*** Opening LISTED ENTRIES ***

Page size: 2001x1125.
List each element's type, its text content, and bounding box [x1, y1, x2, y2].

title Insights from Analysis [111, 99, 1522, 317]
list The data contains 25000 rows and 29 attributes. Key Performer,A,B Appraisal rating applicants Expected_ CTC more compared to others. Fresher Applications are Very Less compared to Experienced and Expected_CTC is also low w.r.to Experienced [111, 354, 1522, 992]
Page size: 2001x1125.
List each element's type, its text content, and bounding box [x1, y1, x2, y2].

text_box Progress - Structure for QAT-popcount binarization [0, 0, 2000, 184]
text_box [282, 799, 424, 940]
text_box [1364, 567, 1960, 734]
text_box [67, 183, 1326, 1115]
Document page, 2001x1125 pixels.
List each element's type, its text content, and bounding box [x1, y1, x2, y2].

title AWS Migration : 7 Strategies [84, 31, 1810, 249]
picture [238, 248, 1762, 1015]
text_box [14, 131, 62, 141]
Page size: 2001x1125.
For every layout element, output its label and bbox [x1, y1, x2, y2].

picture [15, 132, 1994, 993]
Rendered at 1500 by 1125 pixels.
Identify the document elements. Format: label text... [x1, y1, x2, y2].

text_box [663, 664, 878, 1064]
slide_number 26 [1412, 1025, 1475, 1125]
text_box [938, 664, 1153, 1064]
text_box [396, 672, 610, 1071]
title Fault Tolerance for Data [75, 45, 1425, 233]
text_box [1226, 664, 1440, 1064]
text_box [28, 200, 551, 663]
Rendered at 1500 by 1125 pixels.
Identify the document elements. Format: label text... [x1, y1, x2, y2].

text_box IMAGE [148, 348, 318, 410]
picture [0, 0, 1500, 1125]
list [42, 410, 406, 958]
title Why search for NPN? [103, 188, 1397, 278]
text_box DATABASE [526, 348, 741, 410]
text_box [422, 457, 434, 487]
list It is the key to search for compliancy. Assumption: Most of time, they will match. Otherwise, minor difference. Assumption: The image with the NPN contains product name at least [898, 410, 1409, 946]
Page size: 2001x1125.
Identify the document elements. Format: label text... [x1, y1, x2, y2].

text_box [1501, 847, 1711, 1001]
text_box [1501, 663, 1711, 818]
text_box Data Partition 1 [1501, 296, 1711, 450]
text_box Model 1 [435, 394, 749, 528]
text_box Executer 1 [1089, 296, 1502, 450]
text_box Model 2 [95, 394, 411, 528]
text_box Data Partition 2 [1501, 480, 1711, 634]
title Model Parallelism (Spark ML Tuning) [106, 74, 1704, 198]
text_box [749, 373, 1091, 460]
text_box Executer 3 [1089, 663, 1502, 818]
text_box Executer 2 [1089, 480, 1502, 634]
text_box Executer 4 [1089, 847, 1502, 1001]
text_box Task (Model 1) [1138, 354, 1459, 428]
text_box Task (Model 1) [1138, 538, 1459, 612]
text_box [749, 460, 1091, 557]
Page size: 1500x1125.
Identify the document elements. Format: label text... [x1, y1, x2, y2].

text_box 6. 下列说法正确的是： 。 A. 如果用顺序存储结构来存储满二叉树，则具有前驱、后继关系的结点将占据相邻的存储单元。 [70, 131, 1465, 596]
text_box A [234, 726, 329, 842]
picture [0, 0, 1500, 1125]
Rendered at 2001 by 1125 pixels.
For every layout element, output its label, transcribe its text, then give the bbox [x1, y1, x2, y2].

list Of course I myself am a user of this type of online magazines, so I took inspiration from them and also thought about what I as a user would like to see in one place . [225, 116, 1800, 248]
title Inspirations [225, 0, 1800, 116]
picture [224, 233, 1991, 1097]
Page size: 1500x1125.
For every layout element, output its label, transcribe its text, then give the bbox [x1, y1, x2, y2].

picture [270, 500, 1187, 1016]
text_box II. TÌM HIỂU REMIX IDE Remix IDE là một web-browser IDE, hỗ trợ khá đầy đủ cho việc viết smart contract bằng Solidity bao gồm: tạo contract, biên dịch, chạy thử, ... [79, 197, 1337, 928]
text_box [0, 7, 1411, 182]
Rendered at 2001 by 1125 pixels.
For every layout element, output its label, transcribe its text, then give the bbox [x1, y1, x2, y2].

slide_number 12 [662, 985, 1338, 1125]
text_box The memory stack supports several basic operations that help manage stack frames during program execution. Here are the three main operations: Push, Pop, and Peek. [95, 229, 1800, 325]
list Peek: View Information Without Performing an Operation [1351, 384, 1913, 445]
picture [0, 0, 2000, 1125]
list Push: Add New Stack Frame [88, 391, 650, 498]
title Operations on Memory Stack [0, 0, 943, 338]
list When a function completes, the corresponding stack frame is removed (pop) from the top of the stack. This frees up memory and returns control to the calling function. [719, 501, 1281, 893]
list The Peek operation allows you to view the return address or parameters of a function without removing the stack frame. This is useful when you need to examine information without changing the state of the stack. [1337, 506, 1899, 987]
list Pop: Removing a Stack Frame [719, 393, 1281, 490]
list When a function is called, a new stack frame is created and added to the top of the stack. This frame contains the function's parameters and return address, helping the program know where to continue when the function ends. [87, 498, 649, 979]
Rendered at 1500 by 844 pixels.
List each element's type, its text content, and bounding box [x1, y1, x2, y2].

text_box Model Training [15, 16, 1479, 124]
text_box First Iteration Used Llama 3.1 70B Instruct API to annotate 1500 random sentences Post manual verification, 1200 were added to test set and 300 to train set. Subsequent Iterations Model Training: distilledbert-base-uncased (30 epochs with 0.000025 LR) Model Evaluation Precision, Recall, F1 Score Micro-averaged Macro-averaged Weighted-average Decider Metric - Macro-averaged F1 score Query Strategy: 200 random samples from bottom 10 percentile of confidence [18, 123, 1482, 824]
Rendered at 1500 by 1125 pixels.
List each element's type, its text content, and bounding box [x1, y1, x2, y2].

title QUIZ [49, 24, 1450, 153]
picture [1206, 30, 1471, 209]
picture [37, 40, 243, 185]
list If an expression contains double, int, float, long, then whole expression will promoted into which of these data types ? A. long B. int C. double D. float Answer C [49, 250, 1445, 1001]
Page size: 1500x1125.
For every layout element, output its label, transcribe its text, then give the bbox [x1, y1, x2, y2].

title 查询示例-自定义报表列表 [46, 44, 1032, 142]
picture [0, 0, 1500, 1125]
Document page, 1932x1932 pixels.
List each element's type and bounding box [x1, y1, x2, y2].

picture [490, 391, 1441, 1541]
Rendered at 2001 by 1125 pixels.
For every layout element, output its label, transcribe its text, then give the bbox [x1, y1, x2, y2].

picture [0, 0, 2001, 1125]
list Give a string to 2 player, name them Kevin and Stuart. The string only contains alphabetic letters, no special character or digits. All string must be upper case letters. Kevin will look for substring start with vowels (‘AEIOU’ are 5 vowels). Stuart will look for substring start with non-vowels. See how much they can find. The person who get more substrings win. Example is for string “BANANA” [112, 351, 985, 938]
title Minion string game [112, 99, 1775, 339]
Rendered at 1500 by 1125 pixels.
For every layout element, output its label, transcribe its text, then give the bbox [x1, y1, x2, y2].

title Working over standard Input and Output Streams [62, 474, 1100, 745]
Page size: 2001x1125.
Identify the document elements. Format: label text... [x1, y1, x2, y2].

*** Closing LISTED ENTRIES ***

Retype the data in full and match it exactly.

Page size: 2001x1125.
List each element's type, its text content, and bounding box [x1, y1, x2, y2].

title Insights from Analysis [111, 99, 1522, 317]
list The data contains 25000 rows and 29 attributes. Key Performer,A,B Appraisal rating applicants Expected_ CTC more compared to others. Fresher Applications are Very Less compared to Experienced and Expected_CTC is also low w.r.to Experienced [111, 354, 1522, 992]
Page size: 2001x1125.
List each element's type, its text content, and bounding box [x1, y1, x2, y2].

text_box Progress - Structure for QAT-popcount binarization [0, 0, 2000, 184]
text_box [282, 799, 424, 940]
text_box [1364, 567, 1960, 734]
text_box [67, 183, 1326, 1115]
Document page, 2001x1125 pixels.
List each element's type, its text content, and bounding box [x1, y1, x2, y2].

title AWS Migration : 7 Strategies [84, 31, 1810, 249]
picture [238, 248, 1762, 1015]
text_box [14, 131, 62, 141]
Page size: 2001x1125.
For every layout element, output its label and bbox [x1, y1, x2, y2].

picture [15, 132, 1994, 993]
Rendered at 1500 by 1125 pixels.
Identify the document elements. Format: label text... [x1, y1, x2, y2].

text_box [663, 664, 878, 1064]
slide_number 26 [1412, 1025, 1475, 1125]
text_box [938, 664, 1153, 1064]
text_box [396, 672, 610, 1071]
title Fault Tolerance for Data [75, 45, 1425, 233]
text_box [1226, 664, 1440, 1064]
text_box [28, 200, 551, 663]
Rendered at 1500 by 1125 pixels.
Identify the document elements. Format: label text... [x1, y1, x2, y2].

text_box IMAGE [148, 348, 318, 410]
picture [0, 0, 1500, 1125]
list [42, 410, 406, 958]
title Why search for NPN? [103, 188, 1397, 278]
text_box DATABASE [526, 348, 741, 410]
text_box [422, 457, 434, 487]
list It is the key to search for compliancy. Assumption: Most of time, they will match. Otherwise, minor difference. Assumption: The image with the NPN contains product name at least [898, 410, 1409, 946]
Page size: 2001x1125.
Identify the document elements. Format: label text... [x1, y1, x2, y2].

text_box [1501, 847, 1711, 1001]
text_box [1501, 663, 1711, 818]
text_box Data Partition 1 [1501, 296, 1711, 450]
text_box Model 1 [435, 394, 749, 528]
text_box Executer 1 [1089, 296, 1502, 450]
text_box Model 2 [95, 394, 411, 528]
text_box Data Partition 2 [1501, 480, 1711, 634]
title Model Parallelism (Spark ML Tuning) [106, 74, 1704, 198]
text_box [749, 373, 1091, 460]
text_box Executer 3 [1089, 663, 1502, 818]
text_box Executer 2 [1089, 480, 1502, 634]
text_box Executer 4 [1089, 847, 1502, 1001]
text_box Task (Model 1) [1138, 354, 1459, 428]
text_box Task (Model 1) [1138, 538, 1459, 612]
text_box [749, 460, 1091, 557]
Page size: 1500x1125.
Identify the document elements. Format: label text... [x1, y1, x2, y2].

text_box 6. 下列说法正确的是： 。 A. 如果用顺序存储结构来存储满二叉树，则具有前驱、后继关系的结点将占据相邻的存储单元。 [70, 131, 1465, 596]
text_box A [234, 726, 329, 842]
picture [0, 0, 1500, 1125]
Rendered at 2001 by 1125 pixels.
For every layout element, output its label, transcribe its text, then give the bbox [x1, y1, x2, y2].

list Of course I myself am a user of this type of online magazines, so I took inspiration from them and also thought about what I as a user would like to see in one place . [225, 116, 1800, 248]
title Inspirations [225, 0, 1800, 116]
picture [224, 233, 1991, 1097]
Page size: 1500x1125.
For every layout element, output its label, transcribe its text, then give the bbox [x1, y1, x2, y2].

picture [270, 500, 1187, 1016]
text_box II. TÌM HIỂU REMIX IDE Remix IDE là một web-browser IDE, hỗ trợ khá đầy đủ cho việc viết smart contract bằng Solidity bao gồm: tạo contract, biên dịch, chạy thử, ... [79, 197, 1337, 928]
text_box [0, 7, 1411, 182]
Rendered at 2001 by 1125 pixels.
For every layout element, output its label, transcribe its text, then give the bbox [x1, y1, x2, y2].

slide_number 12 [662, 985, 1338, 1125]
text_box The memory stack supports several basic operations that help manage stack frames during program execution. Here are the three main operations: Push, Pop, and Peek. [95, 229, 1800, 325]
list Peek: View Information Without Performing an Operation [1351, 384, 1913, 445]
picture [0, 0, 2000, 1125]
list Push: Add New Stack Frame [88, 391, 650, 498]
title Operations on Memory Stack [0, 0, 943, 338]
list When a function completes, the corresponding stack frame is removed (pop) from the top of the stack. This frees up memory and returns control to the calling function. [719, 501, 1281, 893]
list The Peek operation allows you to view the return address or parameters of a function without removing the stack frame. This is useful when you need to examine information without changing the state of the stack. [1337, 506, 1899, 987]
list Pop: Removing a Stack Frame [719, 393, 1281, 490]
list When a function is called, a new stack frame is created and added to the top of the stack. This frame contains the function's parameters and return address, helping the program know where to continue when the function ends. [87, 498, 649, 979]
Rendered at 1500 by 844 pixels.
List each element's type, its text content, and bounding box [x1, y1, x2, y2].

text_box Model Training [15, 16, 1479, 124]
text_box First Iteration Used Llama 3.1 70B Instruct API to annotate 1500 random sentences Post manual verification, 1200 were added to test set and 300 to train set. Subsequent Iterations Model Training: distilledbert-base-uncased (30 epochs with 0.000025 LR) Model Evaluation Precision, Recall, F1 Score Micro-averaged Macro-averaged Weighted-average Decider Metric - Macro-averaged F1 score Query Strategy: 200 random samples from bottom 10 percentile of confidence [18, 123, 1482, 824]
Rendered at 1500 by 1125 pixels.
List each element's type, its text content, and bounding box [x1, y1, x2, y2].

title QUIZ [49, 24, 1450, 153]
picture [1206, 30, 1471, 209]
picture [37, 40, 243, 185]
list If an expression contains double, int, float, long, then whole expression will promoted into which of these data types ? A. long B. int C. double D. float Answer C [49, 250, 1445, 1001]
Page size: 1500x1125.
For every layout element, output its label, transcribe its text, then give the bbox [x1, y1, x2, y2].

title 查询示例-自定义报表列表 [46, 44, 1032, 142]
picture [0, 0, 1500, 1125]
Document page, 1932x1932 pixels.
List each element's type and bounding box [x1, y1, x2, y2].

picture [490, 391, 1441, 1541]
Rendered at 2001 by 1125 pixels.
For every layout element, output its label, transcribe its text, then give the bbox [x1, y1, x2, y2].

picture [0, 0, 2001, 1125]
list Give a string to 2 player, name them Kevin and Stuart. The string only contains alphabetic letters, no special character or digits. All string must be upper case letters. Kevin will look for substring start with vowels (‘AEIOU’ are 5 vowels). Stuart will look for substring start with non-vowels. See how much they can find. The person who get more substrings win. Example is for string “BANANA” [112, 351, 985, 938]
title Minion string game [112, 99, 1775, 339]
Rendered at 1500 by 1125 pixels.
For every layout element, output its label, transcribe its text, then give the bbox [x1, y1, x2, y2].

title Working over standard Input and Output Streams [62, 474, 1100, 745]
Page size: 2001x1125.
Identify the document elements. Format: label text... [x1, y1, x2, y2].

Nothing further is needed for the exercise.